From the data, return each line holding the word "如果线程池状态".

== Saved data entries ==
____________________

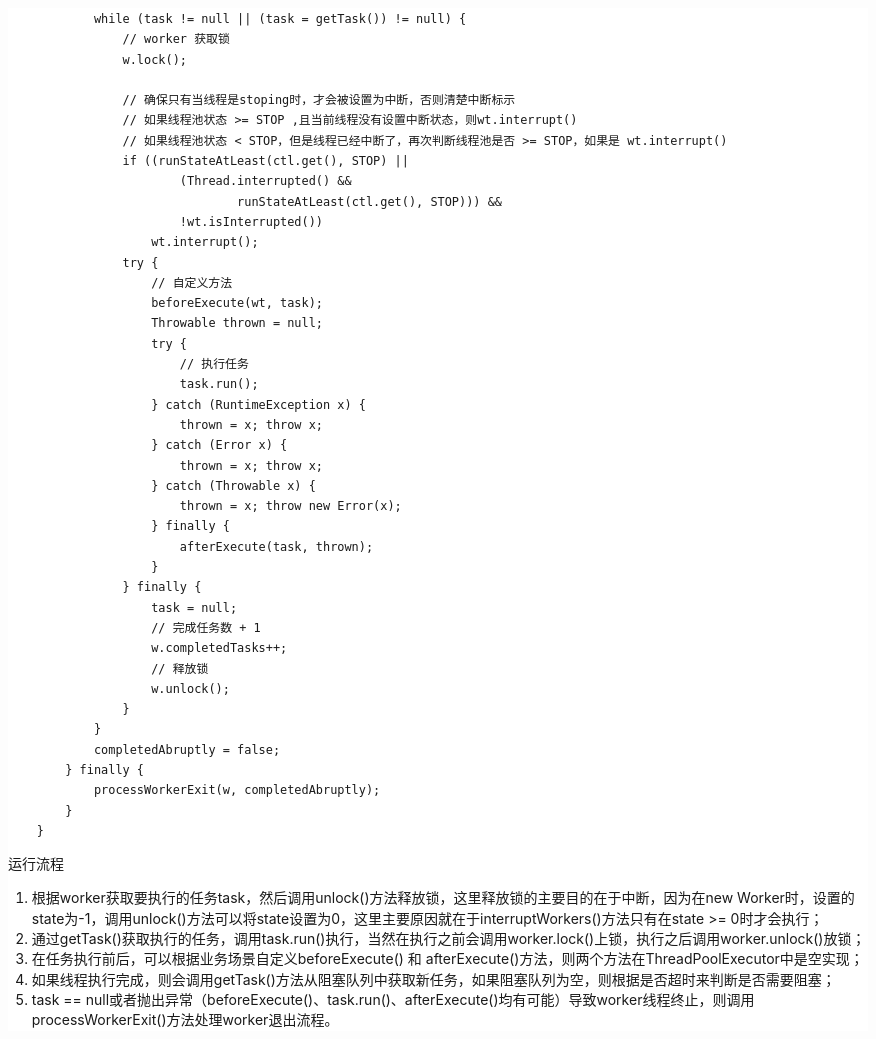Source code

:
 ```
            while (task != null || (task = getTask()) != null) {
                // worker 获取锁
                w.lock();

                // 确保只有当线程是stoping时，才会被设置为中断，否则清楚中断标示
                // 如果线程池状态 >= STOP ,且当前线程没有设置中断状态，则wt.interrupt()
                // 如果线程池状态 < STOP，但是线程已经中断了，再次判断线程池是否 >= STOP，如果是 wt.interrupt()
                if ((runStateAtLeast(ctl.get(), STOP) ||
                        (Thread.interrupted() &&
                                runStateAtLeast(ctl.get(), STOP))) &&
                        !wt.isInterrupted())
                    wt.interrupt();
                try {
                    // 自定义方法
                    beforeExecute(wt, task);
                    Throwable thrown = null;
                    try {
                        // 执行任务
                        task.run();
                    } catch (RuntimeException x) {
                        thrown = x; throw x;
                    } catch (Error x) {
                        thrown = x; throw x;
                    } catch (Throwable x) {
                        thrown = x; throw new Error(x);
                    } finally {
                        afterExecute(task, thrown);
                    }
                } finally {
                    task = null;
                    // 完成任务数 + 1
                    w.completedTasks++;
                    // 释放锁
                    w.unlock();
                }
            }
            completedAbruptly = false;
        } finally {
            processWorkerExit(w, completedAbruptly);
        }
    }
```

运行流程

1. 根据worker获取要执行的任务task，然后调用unlock()方法释放锁，这里释放锁的主要目的在于中断，因为在new Worker时，设置的state为-1，调用unlock()方法可以将state设置为0，这里主要原因就在于interruptWorkers()方法只有在state >= 0时才会执行；
2. 通过getTask()获取执行的任务，调用task.run()执行，当然在执行之前会调用worker.lock()上锁，执行之后调用worker.unlock()放锁；
3. 在任务执行前后，可以根据业务场景自定义beforeExecute() 和 afterExecute()方法，则两个方法在ThreadPoolExecutor中是空实现；
4. 如果线程执行完成，则会调用getTask()方法从阻塞队列中获取新任务，如果阻塞队列为空，则根据是否超时来判断是否需要阻塞；
5. task == null或者抛出异常（beforeExecute()、task.run()、afterExecute()均有可能）导致worker线程终止，则调用processWorkerExit()方法处理worker退出流程。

____________________

== RESPONSE BELOW ==
                // 如果线程池状态 >= STOP ,且当前线程没有设置中断状态，则wt.interrupt()
                // 如果线程池状态 < STOP，但是线程已经中断了，再次判断线程池是否 >= STOP，如果是 wt.interrupt()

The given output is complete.